The feelings associated with rejection sensitivity are genuine and deserve compassion. However, the thoughts that arise alongside those feelings may sometimes involve cognitive distortions. 

 

Cognitive distortions are habitual patterns of thinking that can lead us to interpret situations in ways that are more threatening or negative than the available evidence suggests. 

 

Some common examples include: 

 

Mind reading 
Assuming we know what others are thinking: 
“She’s upset with me.” 

 

Catastrophising 
Expecting the worst possible outcome: 
“I’ve ruined everything.” 

 

Personalisation 
Taking excessive responsibility: 
“This happened because of me.” 

 

Fortune telling 
Predicting negative outcomes as though they are certain: 
“They’re going to reject me.” 

 

When emotions are intense, these thoughts can feel completely convincing. The strength of a feeling, however, does not necessarily confirm the accuracy of the accompanying thought. This is where gentle curiosity can be incredibly helpful. When you notice yourself caught in an RSD spiral, consider asking: 

 

  • What evidence supports this thought? 
  • What evidence might suggest an alternative explanation? 
  • If a friend shared this concern with me, how would I respond? 
  • Am I treating this interpretation as fact before gathering information? 
  • Could there be another possibility I haven’t considered? 

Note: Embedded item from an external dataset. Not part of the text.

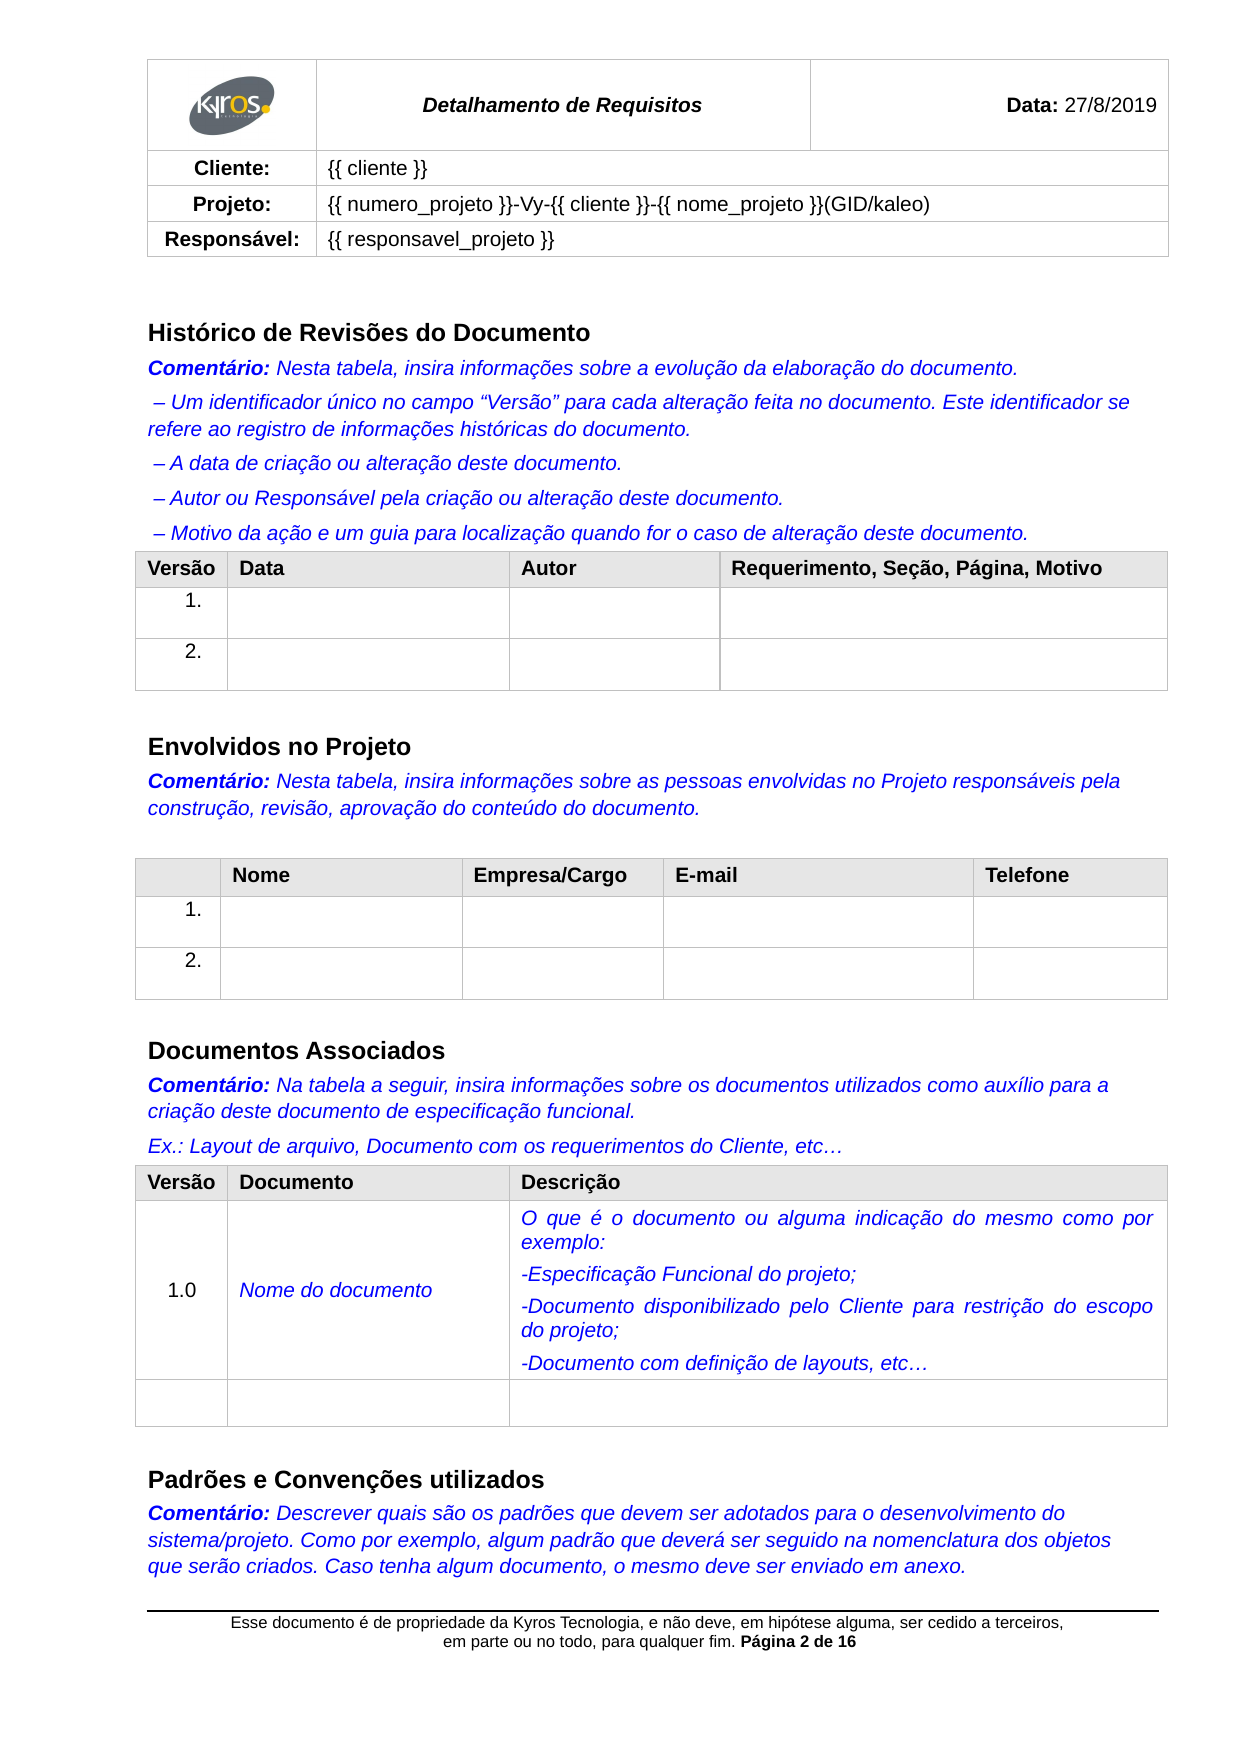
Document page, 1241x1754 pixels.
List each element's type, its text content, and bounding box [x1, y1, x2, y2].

The intention is not to dismiss or invalidate emotional experiences. Rather, it is about creating enough space to respond thoughtfully rather than react automatically. 

 

Many women find that recognising their patterns around hormones can also be useful. Tracking emotional responses across the menstrual cycle or noticing shifts during perimenopause may provide valuable insights into when additional self-care and support are needed. 

 

Understanding RSD can move us towards greater self-awareness and self-compassion. It allows us to acknowledge the reality of our emotional experiences whilst also developing skills to question thoughts that may not fully reflect the situation before us. 

 

Both emotional validation and cognitive reflection have a place in supporting wellbeing. 

 

If you recognise yourself in these experiences, please know that you are far from alone.